L’activité économique régionale a évolué à un rythme modéré en juillet, selon la dernière enquête de conjoncture de la Banque de France, menée auprès d’environ 8 500 entreprises et établissements. L’industrie progresse légèrement, tandis que les services marchands et le bâtiment affichent des situations plus contrastées.
- Dans l’industrie, la production régionale a légèrement augmenté après le rebond technique enregistré en juin. Les secteurs liés à l’investissement tirent toujours leur épingle du jeu. L’agroalimentaire et la fabrication de machines et équipements enregistrent les progressions les plus marquées. Les équipements électriques et électroniques, la métallurgie ainsi que le bois-papier-imprimerie avancent plus modestement. À l’inverse, l’activité recule dans le textile-habillement-chaussures, le caoutchouc-plastique et la fabrication de matériels de transport. Les stocks de produits finis restent suffisants, mais les carnets de commandes demeurent déprimés. Pour août, les industriels anticipent une baisse de la production plus forte qu’à l’accoutumée à cette période.

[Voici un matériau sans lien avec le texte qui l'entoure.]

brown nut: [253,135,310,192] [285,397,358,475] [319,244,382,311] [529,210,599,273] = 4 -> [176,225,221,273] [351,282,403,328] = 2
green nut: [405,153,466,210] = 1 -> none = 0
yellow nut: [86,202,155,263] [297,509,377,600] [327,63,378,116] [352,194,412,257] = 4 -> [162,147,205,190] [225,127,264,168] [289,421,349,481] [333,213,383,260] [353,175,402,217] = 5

- Les services marchands connaissent également un mois en demi-teinte. Le niveau des prestations et de la demande diminue globalement, malgré de fortes disparités. L’hébergement, l’information-communication et les activités juridiques, de gestion, d’architecture et d’ingénierie progressent légèrement. En revanche, le transport-entreposage, la restauration et le travail temporaire sont en retrait. Les dirigeants interrogés tablent sur une activité globalement stable en août, une fois les effets saisonniers neutralisés.

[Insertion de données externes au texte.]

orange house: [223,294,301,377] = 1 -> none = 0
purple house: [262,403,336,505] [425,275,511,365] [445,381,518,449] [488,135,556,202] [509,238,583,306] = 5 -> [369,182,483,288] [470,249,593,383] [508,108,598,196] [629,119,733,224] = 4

- Dans le bâtiment, les volumes d’activité diminuent en juillet, aussi bien dans le gros œuvre que dans le second œuvre. Les carnets de commandes sont jugés insuffisants, particulièrement dans le gros œuvre. Le second œuvre conserve une situation plus favorable, mais ses carnets se dégradent depuis la fin du premier trimestre. L’activité devrait rester stable en août.

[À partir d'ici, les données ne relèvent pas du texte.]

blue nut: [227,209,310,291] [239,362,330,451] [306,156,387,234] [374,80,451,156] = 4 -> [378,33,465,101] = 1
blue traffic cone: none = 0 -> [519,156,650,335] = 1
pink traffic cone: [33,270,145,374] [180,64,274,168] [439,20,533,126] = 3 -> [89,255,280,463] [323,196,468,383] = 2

À l’échelle nationale, les perspectives apparaissent toutefois un peu plus favorables pour le mois prochain, avec une accélération attendue dans les trois grands secteurs. Les tensions sur les prix des matières premières et les prix de vente se sont par ailleurs atténuées en juillet. L’incertitude poursuit également son reflux. Selon l’estimation de la Banque de France, le PIB français pourrait progresser de 0,2 % au troisième trimestre. Une prévision qui reste néanmoins fragile, compte tenu du peu d’informations disponibles en ce début de trimestre et des incertitudes liées notamment à la situation au Moyen-Orient et aux conditions climatiques.